First one is simple and focused, the second one tries to be & do everything. And frequently never ships.
Their TUI[1] is planned to use react(!), to share logic with their BrowserUI[2]. In the repos you can see how they struggle to get anything gpu backed done (which is required by the browser). Then falling back to wayland to do it for them. (This all seems a mess that LLMs can't figure out.)
Anyway, it does seem to end up in a custom linux desktop environment, with lots of sharp edges that makes it less hackable.
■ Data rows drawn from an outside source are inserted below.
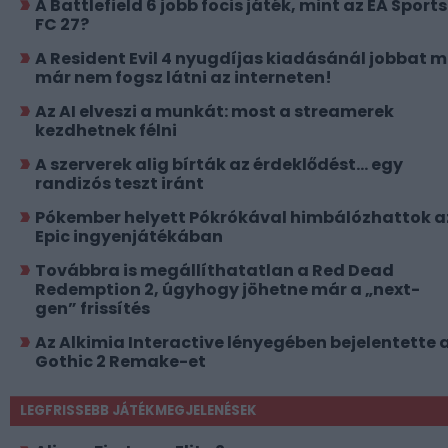
A Battlefield 6 jobb focis játék, mint az EA Sports
FC 27?
A Resident Evil 4 nyugdíjas kiadásánál jobbat 
már nem fogsz látni az interneten!
Az AI elveszi a munkát: most a streamerek
kezdhetnek félni
A szerverek alig bírták az érdeklődést... egy
randizós teszt iránt
Pókember helyett Pókrókával himbálózhattok a
Epic ingyenjátékában
Továbbra is megállíthatatlan a Red Dead
Redemption 2, úgyhogy jöhetne már a „next-
gen” frissítés
Az Alkimia Interactive lényegében bejelentette 
Gothic 2 Remake-et
LEGFRISSEBB JÁTÉKMEGJELENÉSEK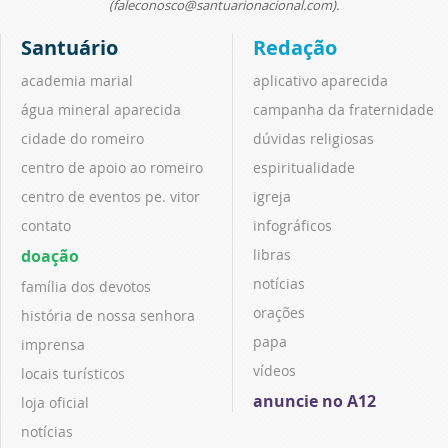
(faleconosco@santuarionacional.com).
Santuário
Redação
academia marial
aplicativo aparecida
água mineral aparecida
campanha da fraternidade
cidade do romeiro
dúvidas religiosas
centro de apoio ao romeiro
espiritualidade
centro de eventos pe. vitor
igreja
contato
infográficos
doação
libras
notícias
família dos devotos
orações
história de nossa senhora
papa
imprensa
vídeos
locais turísticos
anuncie no A12
loja oficial
notícias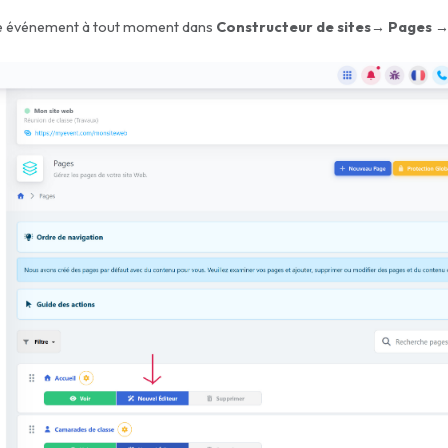
tre événement à tout moment dans
Constructeur de sites→ Pages → 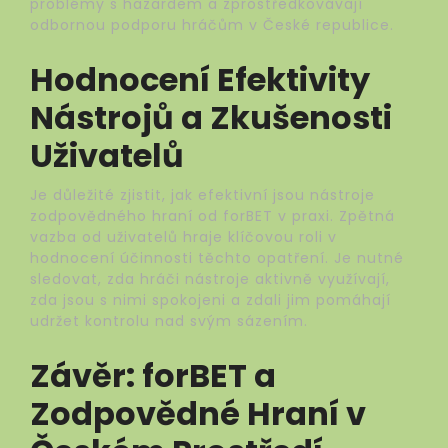
problémy s hazardem a zprostředkovávají
odbornou podporu hráčům v České republice.
Hodnocení Efektivity
Nástrojů a Zkušenosti
Uživatelů
Je důležité zjistit, jak efektivní jsou nástroje
zodpovědného hraní od forBET v praxi. Zpětná
vazba od uživatelů hraje klíčovou roli v
hodnocení účinnosti těchto opatření. Je nutné
sledovat, zda hráči nástroje aktivně využívají,
zda jsou s nimi spokojeni a zdali jim pomáhají
udržet kontrolu nad svým sázením.
Závěr: forBET a
Zodpovědné Hraní v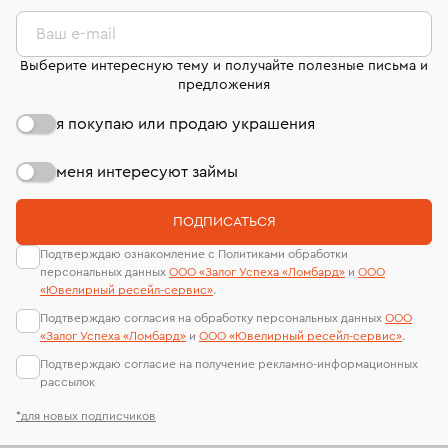
комиссионных украшений и часов смотрите на
лабораторий
странице
«Возврат украшений»
.
Ваш e-mail
Выберите интересную тему и получайте полезные письма и
предложения
я покупаю или продаю украшения
меня интересуют займы
ПОДПИСАТЬСЯ
Подтверждаю ознакомление с Политиками обработки
персональных данных
ООО «Залог Успеха «Ломбард»
и
ООО
«Ювелирный ресейл-сервиc»
.
Подтверждаю согласия на обработку персональных данных
ООО
«Залог Успеха «Ломбард»
и
ООО «Ювелирный ресейл-сервиc»
.
Подтверждаю согласие на получение рекламно-информационных
рассылок
*для новых подписчиков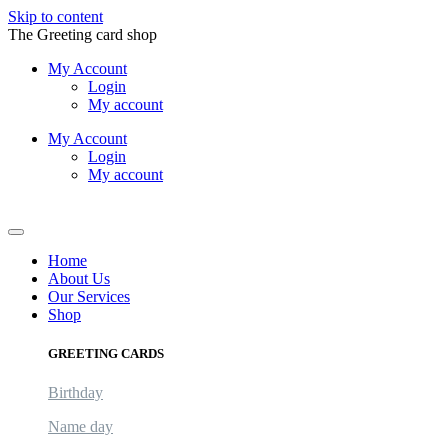
Skip to content
The Greeting card shop
My Account
Login
My account
My Account
Login
My account
Logout
Home
About Us
Our Services
Shop
GREETING CARDS
Birthday
Name day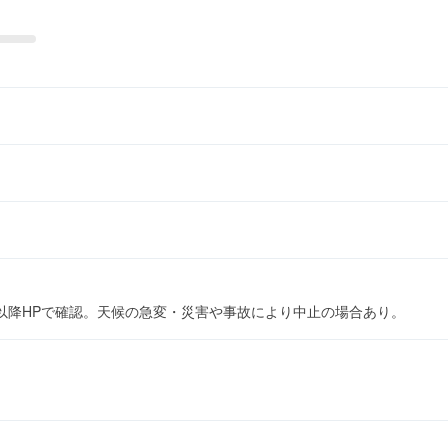
以降HPで確認。天候の急変・災害や事故により中止の場合あり。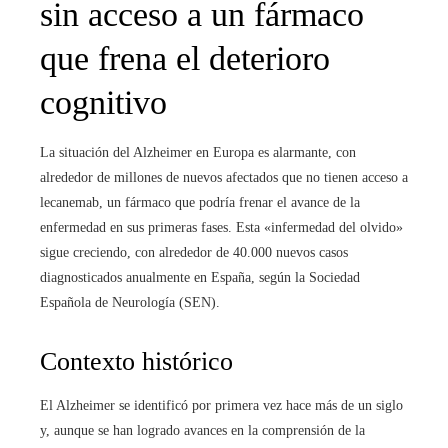
sin acceso a un fármaco
que frena el deterioro
cognitivo
La situación del Alzheimer en Europa es alarmante, con
alrededor de millones de nuevos afectados que no tienen acceso a
lecanemab, un fármaco que podría frenar el avance de la
enfermedad en sus primeras fases. Esta «infermedad del olvido»
sigue creciendo, con alrededor de 40.000 nuevos casos
diagnosticados anualmente en España, según la Sociedad
Española de Neurología (SEN).
Contexto histórico
El Alzheimer se identificó por primera vez hace más de un siglo
y, aunque se han logrado avances en la comprensión de la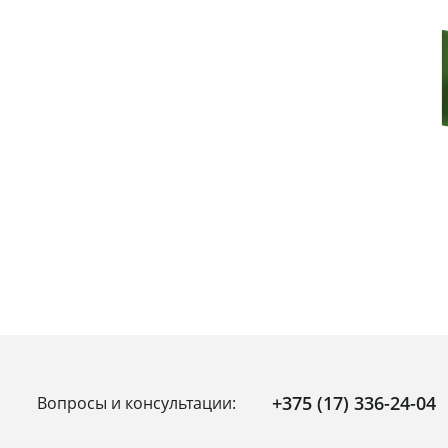
+375 (17) 336-24-04
Вопросы и консультации: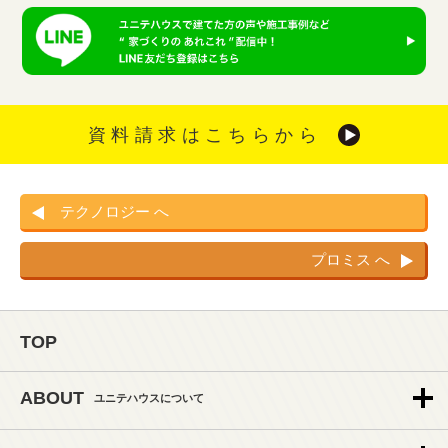
資料請求はこちらから
テクノロジー へ
プロミス へ
TOP
ABOUT
ユニテハウスについて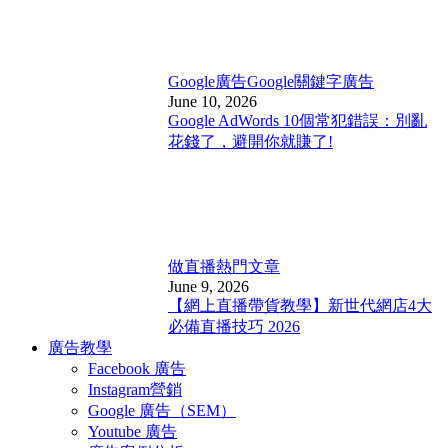
Google廣告
Google關鍵字廣告
June 10, 2026
Google AdWords 10個常犯錯誤：別亂
花錢了，避開你就賺了!
做直播
熱門文章
June 9, 2026
【網上直播帶貨教學】新世代網店4大
必備直播技巧 2026
廣告教學
Facebook 廣告
Instagram營銷
Google 廣告（SEM）
Youtube 廣告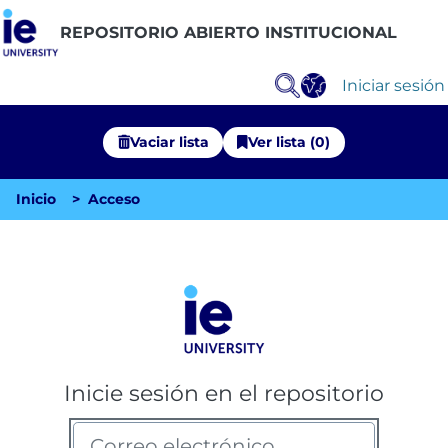
REPOSITORIO ABIERTO INSTITUCIONAL
Iniciar sesión
Vaciar lista
Ver lista (0)
Inicio
Acceso
Comunidades
Explorar Repositorio
Inicie sesión en el repositorio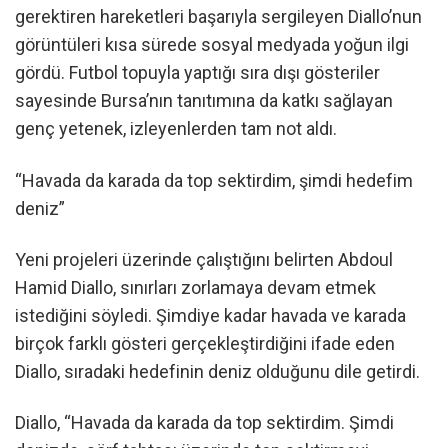
gerektiren hareketleri başarıyla sergileyen Diallo’nun
görüntüleri kısa sürede sosyal medyada yoğun ilgi
gördü. Futbol topuyla yaptığı sıra dışı gösteriler
sayesinde Bursa’nın tanıtımına da katkı sağlayan
genç yetenek, izleyenlerden tam not aldı.
“Havada da karada da top sektirdim, şimdi hedefim
deniz”
Yeni projeleri üzerinde çalıştığını belirten Abdoul
Hamid Diallo, sınırları zorlamaya devam etmek
istediğini söyledi. Şimdiye kadar havada ve karada
birçok farklı gösteri gerçekleştirdiğini ifade eden
Diallo, sıradaki hedefinin deniz olduğunu dile getirdi.
Diallo, “Havada da karada da top sektirdim. Şimdi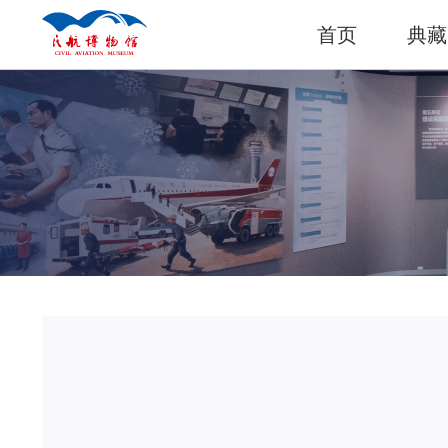
首页
典藏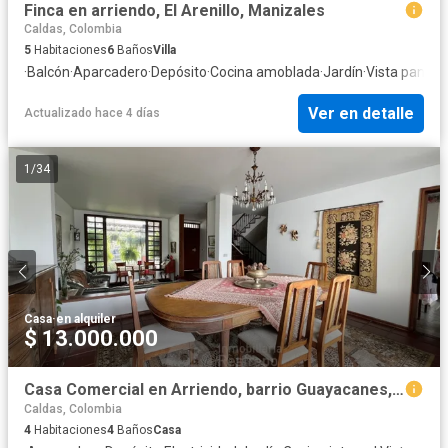
Finca en arriendo, El Arenillo, Manizales
Caldas, Colombia
5
Habitaciones
6
Baños
Villa
·
Balcón
·
Aparcadero
·
Depósito
·
Cocina amoblada
·
Jardín
·
Vista panor
Ver en detalle
Actualizado hace 4 días
1
/
34
Casa
·
en alquiler
$ 13.000.000
Casa Comercial en Arriendo, barrio Guayacanes, Manizales
Caldas, Colombia
4
Habitaciones
4
Baños
Casa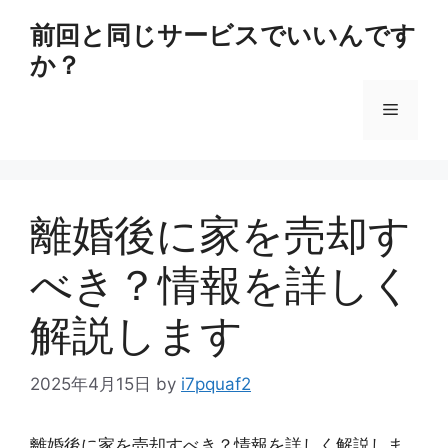
コ
前回と同じサービスでいいんです
ン
か？
テ
ン
メ
ツ
へ
ス
ニ
キ
ッ
離婚後に家を売却す
ュ
プ
べき？情報を詳しく
ー
解説します
2025年4月15日
by
i7pquaf2
離婚後に家を売却すべき？情報を詳しく解説しま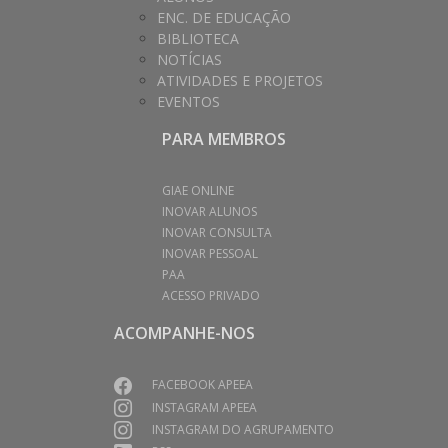
ENC. DE EDUCAÇÃO
BIBLIOTECA
NOTÍCIAS
ATIVIDADES E PROJETOS
EVENTOS
PARA MEMBROS
GIAE ONLINE
INOVAR ALUNOS
INOVAR CONSULTA
INOVAR PESSOAL
PAA
ACESSO PRIVADO
ACOMPANHE-NOS
FACEBOOK APEEA
INSTAGRAM APEEA
INSTAGRAM DO AGRUPAMENTO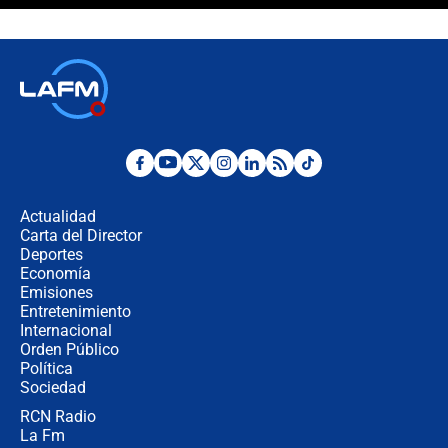
Álvaro Uribe asistirá a la posesión y
crece el pulso por la elección del
contralor
🔴 EN VIVO | Noticiero La FM con
Juan Lozano - 6 de agosto de 2026
¿Por qué De la Espriella gobernará
desde Barranquilla? Experto explica
la razón
Actualidad
Carta del Director
Estratega de Abelardo de la Espriella
Deportes
revela cómo venció a la “casta
Economía
política” en campaña: “Estaba
Emisiones
completamente seguro”
Entretenimiento
Internacional
Alias ‘Calarcá’ habría pagado $60
Orden Público
millones al mes a un supuesto
Política
coronel para filtrar información del
Ejército
Sociedad
RCN Radio
Las razones para escoger al nuevo
La Fm
director de la Policía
[1] https://docs.flipper.net/one/cpu-software/flipctl [2] entirely unclear why a terminal is insufficient for networked TUIs
First time I've heard anyone call the Flipper Zero "simple" and "focused", most people seemed to have considered it a "swiss-knife" meant to just house a bunch of features and radios, meanwhile the One has less features but more connectivity and I/O.
But apparently you're not alone in feeling this, but I don't understand what from the submission makes you and others believe so, what exactly gave you this impression?
And this one is an 8-core Arm computer and the project has ambitions of some notoriously difficult things: no binary blobs, full mainline support (including a NPU), reinventing small-screen UI for more serious handheld computing, and supporting a ton of high-bandwidth interfaces.
This is not a simple step up in difficulty.